The Stuff That Dreams Are Made Of

Hello everyone, welcome to my new blog, “A Chameleon’s Life.” Every week I am going to be sharing my stories from my journey as a horn player, a studio recording artist, and most importantly, as a musician. 

Becoming a studio musician is no easy task because there is no way to audition for it. You get a phone call telling you where to be, when to be there, and that’s it. The toughest part is getting the call. How do you audition for people if there’s no audition system? How does anyone get to hear you play? Unlike the symphonic world, where people can look at your resume (and personnel managers and audition committees DO look at resumes) and inevitably this has an impact on the decision made by the music director whether to accept you for an audition or not.  

The process of becoming a recording musician is a little less defined, and far more elusive because it’s not based upon a resume. You CAN send your resume to contractors, but they may or may not read it. My own personal experience was that a couple of people did, but most did not. Why would you when you get fifty a week? It’s all based on word of mouth.
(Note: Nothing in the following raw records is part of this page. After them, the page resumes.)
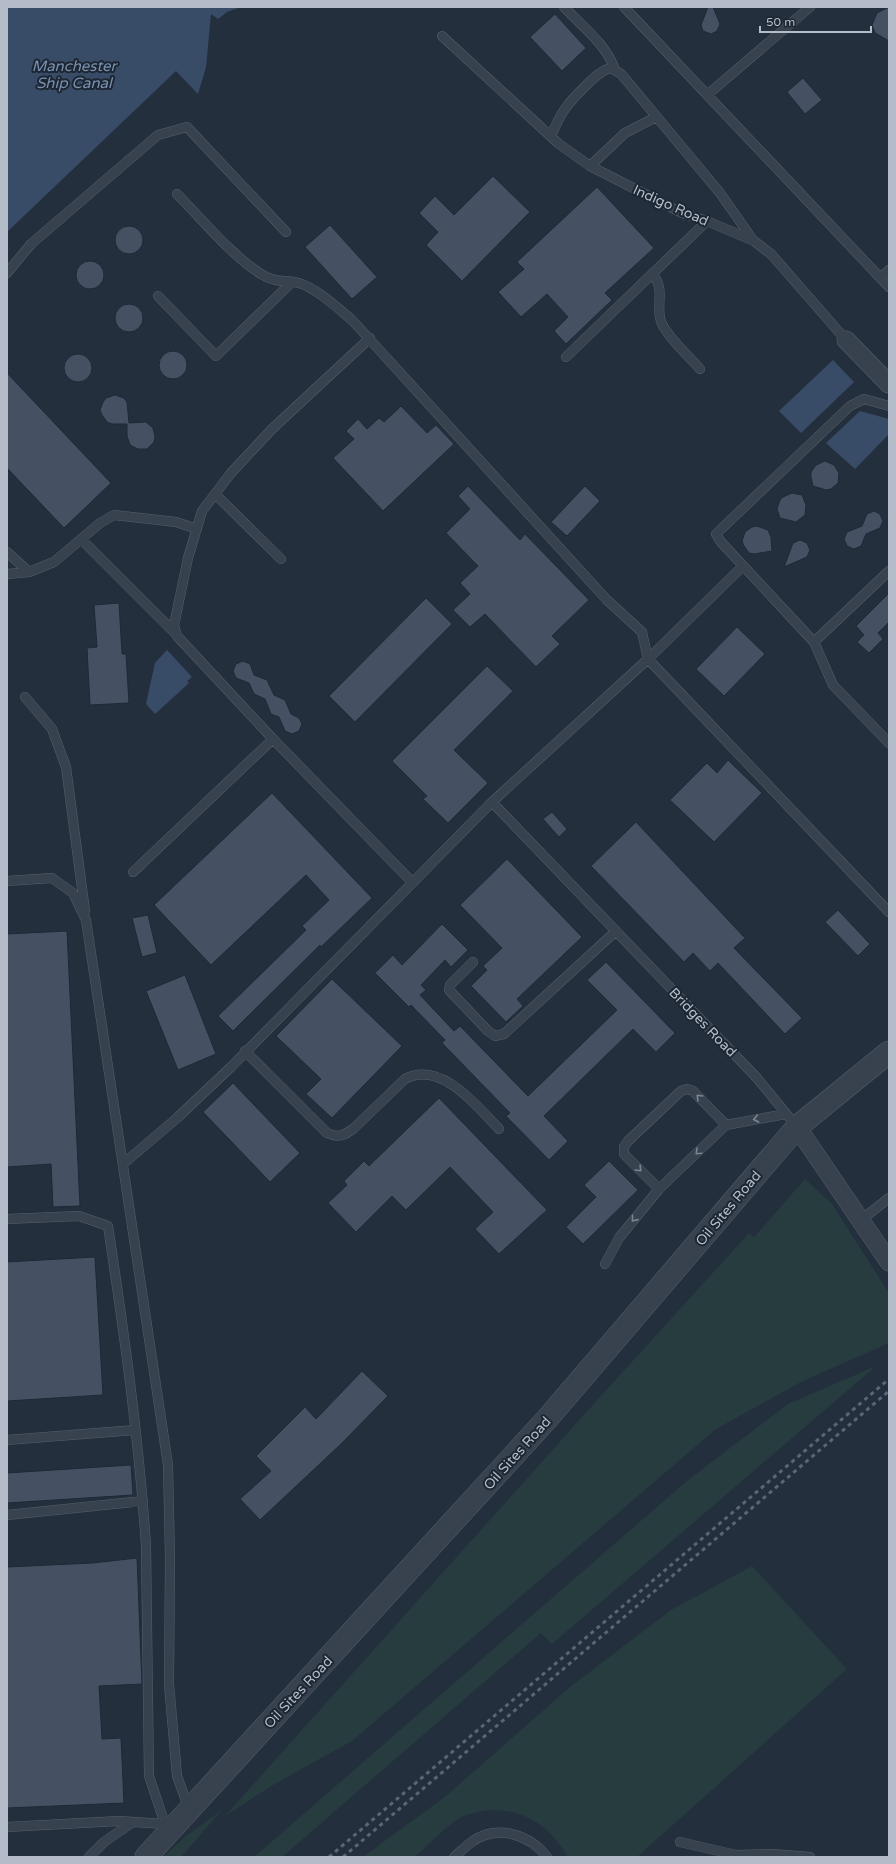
<svg xmlns="http://www.w3.org/2000/svg" width="896" height="1864" viewBox="0 0 896 1864" font-family="'Varela Round',sans-serif">
	<style>
		.green { fill: #263c3f }
		.water { fill: #394c67 }
		.building { fill: #455162; stroke: #1f2835 }
		.lines { fill: none; stroke-linecap: round; stroke-linejoin: round }
		.service-casing { stroke: #565f6c; stroke-width: 10 }
		.minor-casing { stroke: #565f6c; stroke-width: 19 }
		.tertiary-casing { stroke: #565f6c; stroke-width: 23 }
		.service { stroke: #38414e; stroke-width: 9 }
		.minor { stroke: #38414e; stroke-width: 18 }
		.tertiary { stroke: #38414e; stroke-width: 22 }
		.rail { stroke: #5a6575; stroke-width: 3; stroke-dasharray: 4 4; stroke-linecap: butt }
		.oneway { stroke: #7c8592 }
		.labels { text-anchor: middle; stroke-width: 4; stroke-linejoin: round; paint-order: stroke }
		.street-label { font-size: 14px; fill: #b4bcc9; stroke: #1d2633 }
		.water-label { font-size: 15px; font-style: italic; fill: #7c92b1; stroke: #1d2633 }
	</style>
	<rect width="100%" height="100%" fill="#242f3e"/>
	<path class="green" d="M805 1179 832 1204 889 1293V1343L803 1381 716 1429 352 1741 273 1785 225 1816 599 1398 749 1233 754 1237Z
		M876 1366 552 1644 541 1633 282 1857H254L688 1480 788 1404Z
		M752 1566 847 1669 637 1857H567C565 1850 559 1845 555 1839 534 1812 496 1803 464 1816 450 1822 427 1846 415 1857H363L446 1796 570 1687 671 1610Z
		M222 1810 181 1857H163L187 1835Z"/>
	<path class="water" d="M7 7H241L227 12 218 19 211 14 206 67 198 94 176 71 7 232Z
		M833 360 854 382 801 433 779 411Z
		M860 411 889 419V434L855 469 826 443Z
		M167 650 192 677 187 681 189 683 155 714 146 704 155 663Z"/>
	<path class="building" d="M708 7H713L720 24 717 31 711 34 703 31 701 25Z
		M889 7V41L875 33 872 25 877 13Z
		M555 14 586 48 562 71 530 37Z
		M803 78 822 100 805 114 787 92Z
		M493 176 530 212 462 281 426 245 438 232 419 213 435 196 454 215Z
		M597 187 654 248 605 293 612 300 566 344 554 331 568 317 547 294 521 317 498 292 524 269 517 262Z
		M330 225 377 277 352 299 305 247Z
		M115 240a14 14 0 1 1 28 0a14 14 0 1 1-28 0Z
		M76 275a14 14 0 1 1 28 0a14 14 0 1 1-28 0Z
		M115 318a14 14 0 1 1 28 0a14 14 0 1 1-28 0Z
		M159 365a14 14 0 1 1 28 0a14 14 0 1 1-28 0Z
		M64 368a14 14 0 1 1 28 0a14 14 0 1 1-28 0Z
		M7 373 111 483 64 528 7 468Z
		M115 395 124 398 127 402 129 423 146 422 153 428 155 437 154 442 147 449H138L130 445 127 436V424H112L107 422 102 415 100 410 103 402 106 398Z
		M401 406 427 433 436 425 454 444 383 511 333 458 354 439 346 431 358 419 367 429 379 418 384 422Z
		M825 461 834 465 839 473 838 483 831 489 826 490 813 486 811 477V472L816 465Z
		M468 486 520 540 525 534 589 600 552 636 560 644 536 667 485 614 470 627 453 610 470 594 460 583 478 566 446 533 470 509 458 496Z
		M585 486 600 501 567 536 551 522Z
		M792 493 802 495 806 505 805 515 796 522 780 518 777 509 780 500 783 497Z
		M874 511 880 514 883 521 880 528 866 534 861 546 854 549 847 546 844 539 847 532 862 526 867 514Z
		M757 526 768 530 771 537 772 551 754 554 749 553 744 546 742 541 745 532 752 527Z
		M800 540 807 543 810 550 807 557 784 567 793 543Z
		M889 593V622L878 633 883 639 869 653 857 642 864 635 856 626Z
		M426 598 452 624 355 722 329 696Z
		M119 603 122 654H126L129 703 90 705 87 648 97 647 94 605Z
		M737 627 765 654 724 696 696 669Z
		M243 661 250 664 254 675 267 680 274 695 285 700 291 714 299 718 302 724 299 731 292 734 285 731 279 717 271 714 265 699 254 694 249 683 236 678 233 671 236 664Z
		M487 666 513 691 454 750 488 783 448 823 423 799 427 796 392 761Z
		M728 760 762 793 714 842 670 800 707 763 717 773Z
		M272 793 372 898 321 947 320 945 233 1031 218 1016 306 930 302 926 329 900 306 875 211 965 154 905Z
		M552 812 567 829 559 837 543 819Z
		M636 822 745 938 734 948 802 1018 785 1034 718 963 710 971 693 953 684 962 591 866Z
		M507 859 582 937 517 999 523 1006 506 1022 471 986 487 970 483 966 502 948 460 905Z
		M838 910 870 944 858 956 825 922Z
		M148 915 157 953 142 957 132 918Z
		M442 924 468 950 451 967 445 960 421 985 426 990 420 995 454 1031 460 1026 528 1096 617 1010 587 980 606 962 675 1033 656 1052 633 1029 544 1116 568 1141 549 1160 506 1116 510 1113 442 1043 445 1040 411 1005 409 1007 375 973 393 955 402 965Z
		M67 931 80 1206 53 1207 51 1164 7 1167V934Z
		M185 975 216 1054 178 1070 146 991Z
		M332 979 402 1046 332 1118 306 1094 321 1079 276 1036Z
		M233 1083 300 1153 270 1182 203 1112Z
		M439 1098 547 1210 499 1254 475 1229 493 1212 450 1167 406 1210 392 1196 356 1232 328 1203 347 1185 344 1181 364 1161 369 1166Z
		M609 1161 638 1190 583 1244 566 1227 596 1197 584 1185Z
		M95 1257 103 1395 7 1401V1262Z
		M362 1371 388 1396 341 1444 260 1520 240 1499 271 1471 256 1456 305 1407 316 1419Z
		M131 1465 133 1495 7 1503V1473Z
		M137 1558 142 1684 99 1686 102 1739 121 1738 124 1803 7 1808V1567L93 1563Z"/>
	<g class="lines">
		<g class="service-casing">
			<path id="service" d="M564 7C582 26 607 45 615 70
				M624 7 889 287
				M442 36 559 144 590 166 682 213 707 221 754 241 771 254 846 340
				M707 95 810 7
				M551 136C555 127 559 117 565 109 571 100 598 71 608 69 613 68 618 72 622 75L720 193 753 240
				M590 166 625 133 656 117
				M177 194C202 219 232 256 261 274 277 284 284 279 299 283 316 288 339 309 352 320L607 600 642 632 648 659 889 912
				M7 273 31 244 158 135 187 127 286 232
				M652 274C667 290 654 306 662 324 670 340 688 355 700 369
				M880 278 889 270
				M158 296 216 356 292 282
				M566 357 707 221
				M889 406 864 399 850 406 716 534 721 542 814 642 833 685 889 743
				M215 494 281 559
				M81 539 176 634
				M7 552 29 572
				M7 574 29 572 54 562 100 523 114 515 176 522 197 529
				M814 642 889 571
				M25 697 52 729 66 767 85 911
				M273 739 177 636 174 625 188 558 202 511 231 473 272 429 370 338
				M492 802 757 1078 797 1127
				M133 872 273 739 412 882
				M7 881 52 878 73 893 86 920 168 1465 170 1558 169 1684 177 1776 189 1809
				M473 962 450 985 449 990 488 1031 495 1036 504 1034 616 931
				M245 1051 327 1133C338 1138 344 1136 354 1128L405 1079C441 1060 477 1106 499 1129
				M123 1164 177 1118 232 1066 492 802 648 659 743 566
				M659 1189 624 1154V1147L628 1141 681 1091 687 1089 693 1091 726 1125
				M7 1219 79 1216 108 1226C124 1332 139 1439 146 1546L149 1776 165 1824
				M861 1220 889 1198
				M605 1264 619 1238 659 1189 726 1125 786 1114
				M7 1440 135 1430
				M7 1515 143 1501
				M7 1827 119 1821 165 1824 168 1828
				M680 1842 736 1855 773 1854 810 1857
				M89 1857 104 1842 133 1822
				M454 1857C460 1852 466 1846 473 1841 498 1824 530 1835 547 1857"/>
		</g>
		<g class="minor-casing">
			<path id="minor" d="M846 340 889 384
				M797 1127 889 1262"/>
		</g>
		<g class="tertiary-casing">
			<path id="tertiary" d="M146 1857 547 1419 797 1127 889 1052"/>
		</g>
		<use href="#service" class="service"/>
		<use href="#minor" class="minor"/>
		<use href="#tertiary" class="tertiary"/>
		<path class="rail" d="M329 1857 889 1379
			M343 1857 889 1391"/>
	</g>
	<defs><path id="oneway-chevron" d="M-2-3.5L2.5 0L-2 3.5" fill="none" stroke-width="1.6" stroke-linecap="round" stroke-linejoin="round"/></defs>
	<g class="oneway">
		<use href="#oneway-chevron" transform="translate(699 1097) rotate(-134)"/>
		<use href="#oneway-chevron" transform="translate(756 1119) rotate(169)"/>
		<use href="#oneway-chevron" transform="translate(698 1152) rotate(137)"/>
		<use href="#oneway-chevron" transform="translate(639 1169) rotate(45)"/>
		<use href="#oneway-chevron" transform="translate(634 1219) rotate(129)"/>
	</g>
	<g class="labels">
		<g class="street-label">
			<text transform="translate(671 205) rotate(24)" y="5">Indigo Road</text>
			<text transform="translate(703 1022) rotate(46)" y="5">Bridges Road</text>
			<text transform="translate(728 1208) rotate(-50)" y="5">Oil Sites Road</text>
			<text transform="translate(517 1453) rotate(-48)" y="5">Oil Sites Road</text>
			<text transform="translate(298 1692) rotate(-47)" y="5">Oil Sites Road</text>
		</g>
		<g class="water-label">
			<text x="74" y="71">Manchester<tspan x="74" dy="17">Ship Canal</tspan></text>
		</g>
	</g>
	<rect width="896" height="1864" fill="none" stroke="#b4bcc9" stroke-width="16"/>
	<path d="M760 26v6h111v-6" fill="none" stroke="#b4bcc9" stroke-width="2"/>
	<text x="766" y="26" font-size="12" fill="#b4bcc9" stroke="#1d2633" stroke-width="3" paint-order="stroke">50 m</text>
</svg>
Some people would be cynical enough to say it’s “who you know.” I tend to think that it’s more along the lines of who has heard you play and who have you played with. Who have you read chamber music with, or played a gig or two here with? Are any of those people ever in a position to be able to recommend you for something? That’s really how it all begins. “Oh yeah, I’ve heard this player play, he/she is pretty good! Let’s give them a chance.” Then you go to the job.

The job is your audition, as is every other job you ever get hired for, for the rest of your career. That probably is the biggest difference between being a contract member of the symphony orchestra and being a freelance artist. 

 I remember my first job was at Universal Studios. I had been principal horn of the New Orleans orchestra when I was 22 and resigned from the orchestra when I was 24. I chose not to be a full-time symphony orchestra player at that point. I had many more musical interests other than symphonic music. Of course, that doesn’t diminish my adoration of orchestral music, but I knew that I needed more for myself. 


The contractor at Universal Studios was a woman named Sandy DeCrescent. She then went on to become the busies contractor in Hollywood. When I resigned from New Orleans and went back to Los Angeles, the Union and the musicians were involved in a strike against the motion picture producers, so there was basically no work for the first four months I was in LA. At this point I was just trying to make friends, meet new people, sit in on brass quintets, and whatever else I could find. After the strike was settled, there was a huge backlog of work that needed to be done. Sandy DeCrescent was overheard at a recording session by a couple of people (including Jim Decker, if you don’t know who he is go look up his bio). 

“I don’t know what to do, I just had another TV show come in for next week, all of my principal horns are busy!”

 Each contractor has their list of people that they like to hire, that they are familiar with. That’s one of the things about recording work; composers and contractors are comfortable with what they see in front of them because they have heard them before – they know the work. Whenever they see new people, it makes them nervous because their reputation is at stake. If a composer’s music isn’t played well, they won’t get hired back. 

 “I don’t have a first horn for this session coming up! It’s for Billy Goldenberg… he can be really particular.” Jim Decker then told Sandy, “There’s this new kid. He just moved back- he went to school at USC, I knew him as a student, he’s really good, he’s reliable, you ought to give him a shot.” This was then echoed by a couple of other people who happened to be standing nearby. Sandy vaguely remembered seeing my resume at some point, so she hired me! 

 That meant my very first job in Hollywood was as principal horn on a TV session. That’s incredibly unusual, normally you hired as a section player. In the studios, you are either principal or you are in the section, unlike getting hired as second, third or fourth horn in an orchestra. 

 We did the session, the composer seemed happy with what I did, and before I left the studio Sandy DeCrescent came over to me and said, “We are going to be seeing a LOT of you around here.”